### Task details
Using the records that appear below, write out exactly the lines from the one with "The costs for" through the one with "Coagulant &", keeping both end lines.

### Information supplied
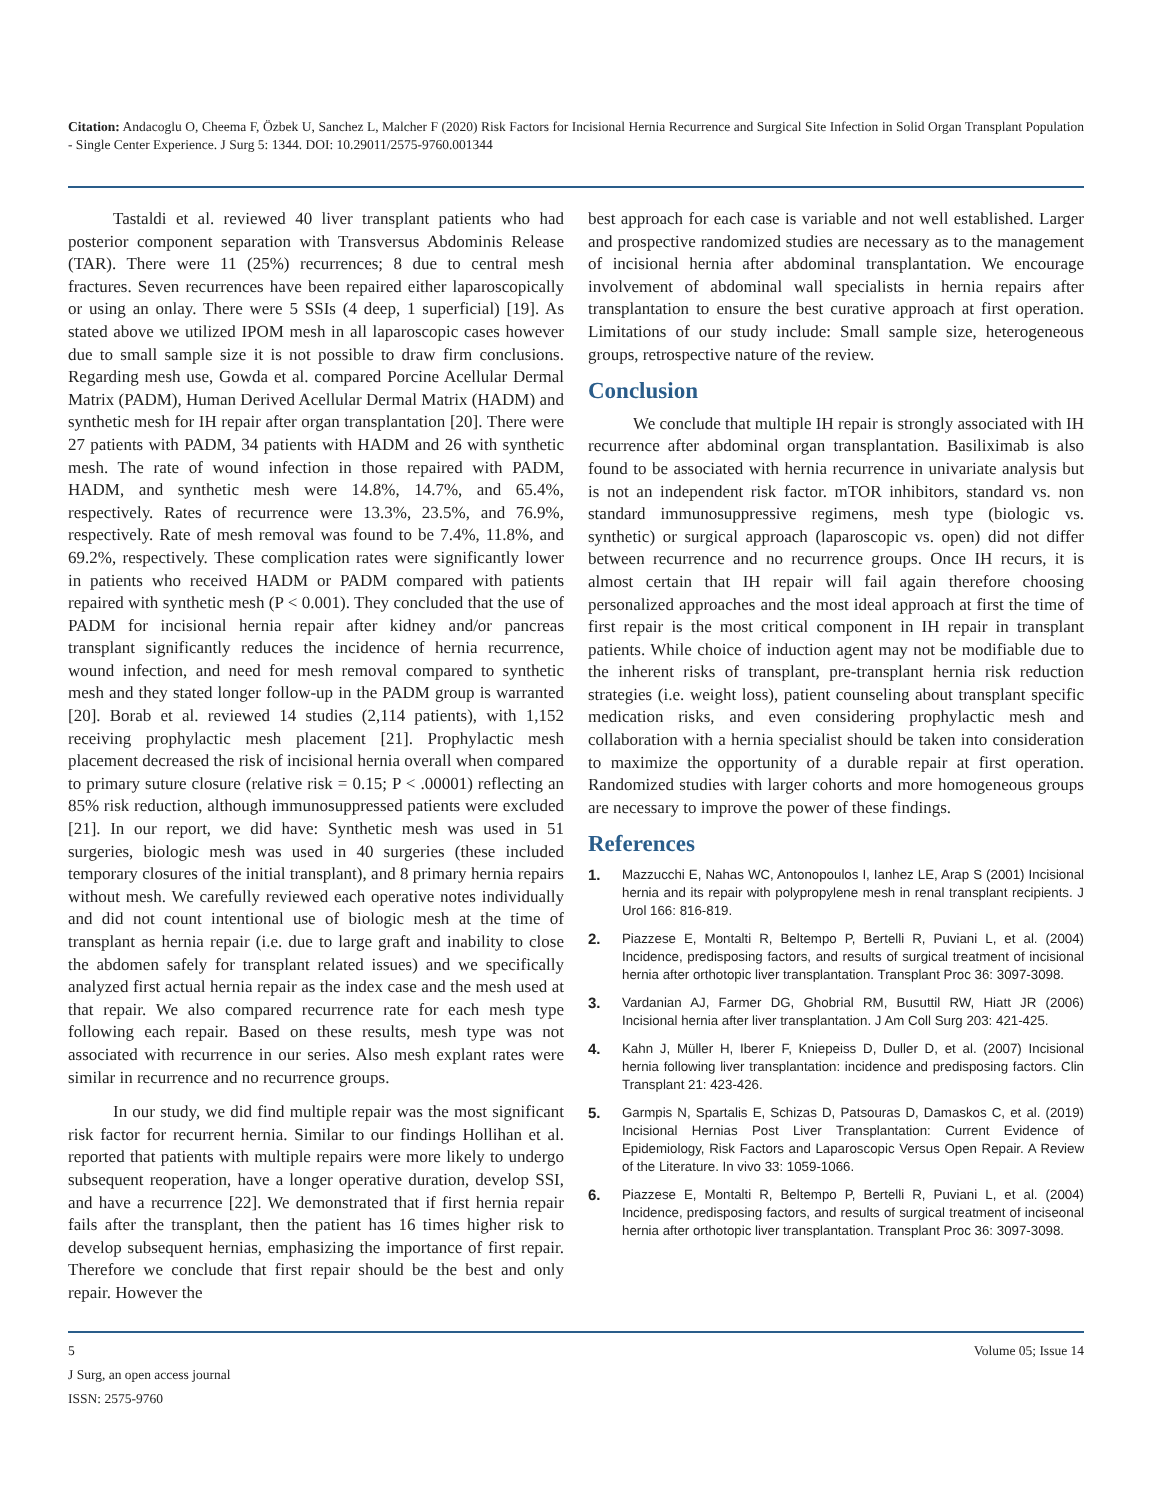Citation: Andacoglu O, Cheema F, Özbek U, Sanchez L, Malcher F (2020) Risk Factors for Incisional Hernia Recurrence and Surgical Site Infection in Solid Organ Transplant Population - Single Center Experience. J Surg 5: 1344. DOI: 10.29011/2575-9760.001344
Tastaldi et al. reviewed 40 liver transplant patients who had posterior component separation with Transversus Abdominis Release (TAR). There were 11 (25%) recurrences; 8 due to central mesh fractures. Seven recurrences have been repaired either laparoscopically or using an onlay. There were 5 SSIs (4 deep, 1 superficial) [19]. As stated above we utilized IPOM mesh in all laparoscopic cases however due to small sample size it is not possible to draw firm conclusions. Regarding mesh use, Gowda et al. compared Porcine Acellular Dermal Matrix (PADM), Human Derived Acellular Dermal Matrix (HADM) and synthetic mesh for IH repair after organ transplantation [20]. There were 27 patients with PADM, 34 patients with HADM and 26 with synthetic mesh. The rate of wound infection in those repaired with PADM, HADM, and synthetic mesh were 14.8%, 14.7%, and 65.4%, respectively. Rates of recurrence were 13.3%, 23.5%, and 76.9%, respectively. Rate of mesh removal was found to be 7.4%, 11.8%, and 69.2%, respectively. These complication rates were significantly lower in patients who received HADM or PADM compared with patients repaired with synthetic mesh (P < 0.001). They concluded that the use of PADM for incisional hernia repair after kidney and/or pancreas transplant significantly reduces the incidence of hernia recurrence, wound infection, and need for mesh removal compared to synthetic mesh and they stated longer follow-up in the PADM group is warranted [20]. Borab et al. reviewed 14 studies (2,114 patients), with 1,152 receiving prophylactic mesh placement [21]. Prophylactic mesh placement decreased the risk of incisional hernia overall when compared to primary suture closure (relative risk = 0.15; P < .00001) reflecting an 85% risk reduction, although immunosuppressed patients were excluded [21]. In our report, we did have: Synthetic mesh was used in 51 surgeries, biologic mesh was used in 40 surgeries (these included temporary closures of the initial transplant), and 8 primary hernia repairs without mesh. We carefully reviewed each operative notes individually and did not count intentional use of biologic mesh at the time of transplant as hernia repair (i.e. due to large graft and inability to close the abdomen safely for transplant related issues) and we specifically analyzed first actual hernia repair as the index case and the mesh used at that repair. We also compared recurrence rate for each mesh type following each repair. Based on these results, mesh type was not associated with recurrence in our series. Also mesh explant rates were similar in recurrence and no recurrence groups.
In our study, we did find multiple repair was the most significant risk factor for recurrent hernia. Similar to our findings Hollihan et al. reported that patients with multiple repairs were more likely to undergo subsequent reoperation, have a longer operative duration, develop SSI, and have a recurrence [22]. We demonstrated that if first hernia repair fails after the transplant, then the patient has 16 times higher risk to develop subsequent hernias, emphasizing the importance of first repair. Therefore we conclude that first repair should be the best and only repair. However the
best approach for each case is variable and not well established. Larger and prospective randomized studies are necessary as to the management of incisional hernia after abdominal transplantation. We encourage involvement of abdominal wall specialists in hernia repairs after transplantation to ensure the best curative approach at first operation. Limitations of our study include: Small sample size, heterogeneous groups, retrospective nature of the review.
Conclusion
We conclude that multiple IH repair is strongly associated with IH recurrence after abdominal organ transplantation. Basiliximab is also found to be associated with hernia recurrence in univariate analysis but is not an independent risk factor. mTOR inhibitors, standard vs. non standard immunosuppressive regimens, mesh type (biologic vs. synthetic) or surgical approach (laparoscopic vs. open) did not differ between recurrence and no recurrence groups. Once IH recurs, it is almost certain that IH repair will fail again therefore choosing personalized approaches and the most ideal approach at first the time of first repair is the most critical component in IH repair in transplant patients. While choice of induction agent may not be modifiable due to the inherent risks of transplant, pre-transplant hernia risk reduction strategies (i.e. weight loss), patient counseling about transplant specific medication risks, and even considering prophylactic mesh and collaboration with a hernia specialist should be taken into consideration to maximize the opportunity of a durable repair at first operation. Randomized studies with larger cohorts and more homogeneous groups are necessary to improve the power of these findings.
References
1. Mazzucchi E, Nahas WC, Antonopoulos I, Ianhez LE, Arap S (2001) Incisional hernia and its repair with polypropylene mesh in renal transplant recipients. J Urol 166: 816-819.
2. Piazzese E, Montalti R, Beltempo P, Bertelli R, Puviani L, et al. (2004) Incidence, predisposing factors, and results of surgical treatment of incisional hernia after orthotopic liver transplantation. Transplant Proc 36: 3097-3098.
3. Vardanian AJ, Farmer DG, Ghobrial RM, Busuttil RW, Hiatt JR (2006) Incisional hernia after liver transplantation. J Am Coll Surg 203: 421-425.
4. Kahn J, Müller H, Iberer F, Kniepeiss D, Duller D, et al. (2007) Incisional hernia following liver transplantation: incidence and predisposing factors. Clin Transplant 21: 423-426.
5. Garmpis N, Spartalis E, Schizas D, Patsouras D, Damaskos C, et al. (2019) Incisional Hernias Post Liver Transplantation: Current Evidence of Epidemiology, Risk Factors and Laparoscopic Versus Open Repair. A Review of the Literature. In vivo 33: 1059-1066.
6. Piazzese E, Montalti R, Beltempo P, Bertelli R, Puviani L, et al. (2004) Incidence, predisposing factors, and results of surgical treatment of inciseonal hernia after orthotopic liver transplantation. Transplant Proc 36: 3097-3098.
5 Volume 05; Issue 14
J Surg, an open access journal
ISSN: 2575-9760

==

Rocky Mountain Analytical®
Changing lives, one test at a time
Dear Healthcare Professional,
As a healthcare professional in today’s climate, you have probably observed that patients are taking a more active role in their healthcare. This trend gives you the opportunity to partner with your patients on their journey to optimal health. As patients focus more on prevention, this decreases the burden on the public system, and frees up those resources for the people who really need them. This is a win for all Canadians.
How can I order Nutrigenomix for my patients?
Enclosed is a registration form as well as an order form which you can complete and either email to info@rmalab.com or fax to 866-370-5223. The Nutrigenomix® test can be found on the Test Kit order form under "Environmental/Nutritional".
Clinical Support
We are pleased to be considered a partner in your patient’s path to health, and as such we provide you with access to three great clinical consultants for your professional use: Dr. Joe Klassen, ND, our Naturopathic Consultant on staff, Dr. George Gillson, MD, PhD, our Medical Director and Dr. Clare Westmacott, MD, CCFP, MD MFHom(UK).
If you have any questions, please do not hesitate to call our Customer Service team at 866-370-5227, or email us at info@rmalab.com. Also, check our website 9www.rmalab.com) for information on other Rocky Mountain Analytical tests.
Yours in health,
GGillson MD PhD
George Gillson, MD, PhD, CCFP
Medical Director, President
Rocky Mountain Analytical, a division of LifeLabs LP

* * *

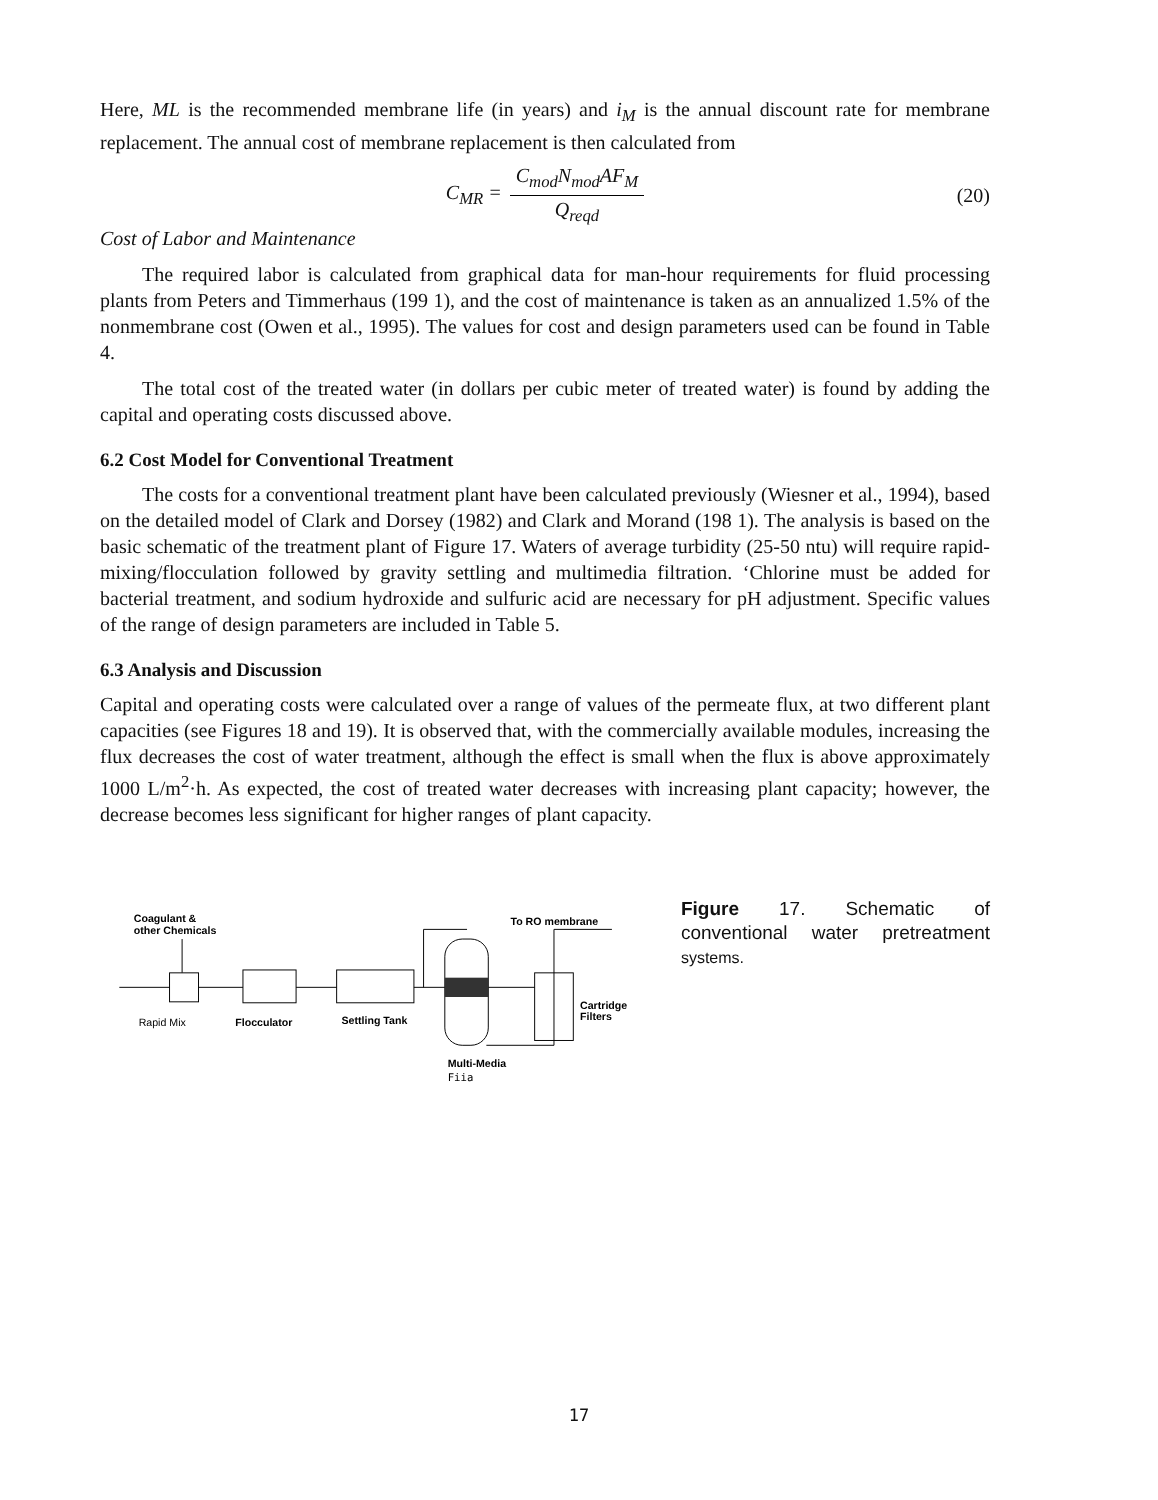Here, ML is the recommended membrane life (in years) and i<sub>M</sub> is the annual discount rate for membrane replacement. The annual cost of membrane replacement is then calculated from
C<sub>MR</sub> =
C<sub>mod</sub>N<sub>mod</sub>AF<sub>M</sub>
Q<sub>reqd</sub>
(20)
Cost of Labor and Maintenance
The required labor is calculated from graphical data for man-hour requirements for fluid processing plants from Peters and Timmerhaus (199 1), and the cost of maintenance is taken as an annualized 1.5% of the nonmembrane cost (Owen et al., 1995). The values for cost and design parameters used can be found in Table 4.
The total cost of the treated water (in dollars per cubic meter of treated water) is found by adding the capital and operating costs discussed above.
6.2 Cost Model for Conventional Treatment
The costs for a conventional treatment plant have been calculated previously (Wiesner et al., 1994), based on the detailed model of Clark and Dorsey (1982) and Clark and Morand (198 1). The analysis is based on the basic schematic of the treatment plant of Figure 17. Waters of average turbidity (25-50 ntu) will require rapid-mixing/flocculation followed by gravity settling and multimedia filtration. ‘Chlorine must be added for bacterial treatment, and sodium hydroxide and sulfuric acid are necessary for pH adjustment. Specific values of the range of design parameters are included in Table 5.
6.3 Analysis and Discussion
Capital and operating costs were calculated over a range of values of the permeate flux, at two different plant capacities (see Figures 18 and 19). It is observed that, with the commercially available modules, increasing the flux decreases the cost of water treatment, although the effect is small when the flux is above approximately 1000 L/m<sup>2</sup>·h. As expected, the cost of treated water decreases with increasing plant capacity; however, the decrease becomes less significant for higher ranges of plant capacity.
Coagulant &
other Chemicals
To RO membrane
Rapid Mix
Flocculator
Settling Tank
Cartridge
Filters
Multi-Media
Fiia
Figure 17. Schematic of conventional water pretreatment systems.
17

### Reply
The costs for a conventional treatment plant have been calculated previously (Wiesner et al., 1994), based on the detailed model of Clark and Dorsey (1982) and Clark and Morand (198 1). The analysis is based on the basic schematic of the treatment plant of Figure 17. Waters of average turbidity (25-50 ntu) will require rapid-mixing/flocculation followed by gravity settling and multimedia filtration. ‘Chlorine must be added for bacterial treatment, and sodium hydroxide and sulfuric acid are necessary for pH adjustment. Specific values of the range of design parameters are included in Table 5.
6.3 Analysis and Discussion
Capital and operating costs were calculated over a range of values of the permeate flux, at two different plant capacities (see Figures 18 and 19). It is observed that, with the commercially available modules, increasing the flux decreases the cost of water treatment, although the effect is small when the flux is above approximately 1000 L/m<sup>2</sup>·h. As expected, the cost of treated water decreases with increasing plant capacity; however, the decrease becomes less significant for higher ranges of plant capacity.
Coagulant &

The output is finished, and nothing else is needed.